Document section section start

CR: From Israel I went to live in England, I didn’t go back to Brazil right away, we went there first. In 1973 the Yom Kippur War had started in Israel and because my status was that of a temporary resident I would either have to become a permanent resident and go fight in that war, or I would have to leave the country. My parents didn’t have much, shall we say, “affinity” for war because they were WWII survivors, so they sent me to England.

JS: They were Jewish, right?

CR: Yes. So, arriving in the UK I started going to pubs and venues like the Marquee which was a sort of rock temple at the time. It wasn’t really my style but I loved going there anyway. That was until I found places that played Bossa Nova and jazz, and I could get to sing a few Brazilian and jazz standards. I would sing the A part of the songs in English and the B part in Portuguese or vice versa. I was doing that fusion during the three years I lived in England, then I returned to Brazil.

JS: But you returned to Europe later, didn’t you?

CR: Yes, in the 80s.


JS: Let’s talk a bit about your glorious times at the Baiúca Roosevelt.

Document section section end
Given material section start

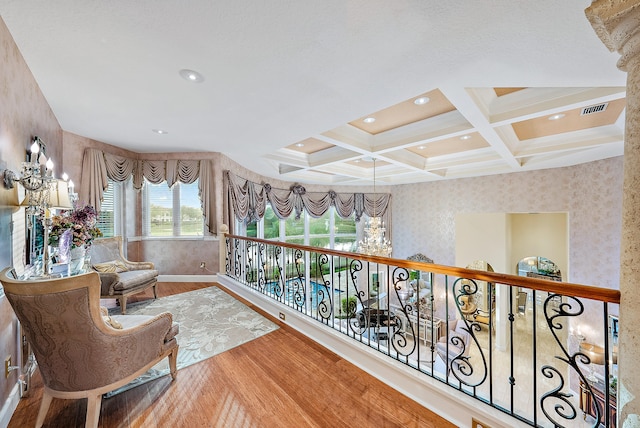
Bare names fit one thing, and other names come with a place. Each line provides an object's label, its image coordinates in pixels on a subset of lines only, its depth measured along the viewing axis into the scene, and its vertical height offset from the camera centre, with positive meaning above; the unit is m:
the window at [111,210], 4.76 +0.10
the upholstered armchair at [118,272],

Given material section end

__Exercises to complete__.
**a)** Write out the passage of the interview excerpt between "CR: Yes. So, arriving" and "in the 80s.", inclusive.
**b)** Decide whether each statement below agrees with the interview excerpt. Answer yes or no for each, and quote the words of the excerpt that decide it. (i) The speaker lived in England for three years. (ii) The speaker went straight back to Brazil after leaving Israel. (iii) The Marquee played the speaker's preferred style of music.
**c)** Continue the interview excerpt from the point where it stops.

__Answer list__.
**a)**
CR: Yes. So, arriving in the UK I started going to pubs and venues like the Marquee which was a sort of rock temple at the time. It wasn’t really my style but I loved going there anyway. That was until I found places that played Bossa Nova and jazz, and I could get to sing a few Brazilian and jazz standards. I would sing the A part of the songs in English and the B part in Portuguese or vice versa. I was doing that fusion during the three years I lived in England, then I returned to Brazil.

JS: But you returned to Europe later, didn’t you?

CR: Yes, in the 80s.

**b)**
(i) Yes: "I was doing that fusion during the three years I lived in England"
(ii) No: "I didn’t go back to Brazil right away"
(iii) No: "It wasn’t really my style but I loved going there anyway."

**c)**
CR: So, when I returned from England to Brazil I went straight to Rio, this was in 1975-76. I was working in Rio clubs at night and suddenly started to find Rio a bit small and stifling. I was singing at People, at Mistura Fina, at Jazz Mania, but it was just those three. Since the big boom in Brazilian musical nightlife during that period was happening in São Paulo I decided to go there. When I arrived, I kind of “chose” the Baiúca and that was the first door I knocked on. This might sound a bit pretentious because the Baiúca was a really important place with a deep tradition and it had existed for more than 40 years already at that point. It was where so many legends got their performing start, people like Dick Farney, Johnny Alf, Cauby Peixoto and people like that. When I went in there the first time the guy performing was Dave Gordon from Georgetown, ex-British Guyana, an incredible singer. That night I also met the Baiúca’s owner, Aristides.

JS: This was towards the end of the 70s?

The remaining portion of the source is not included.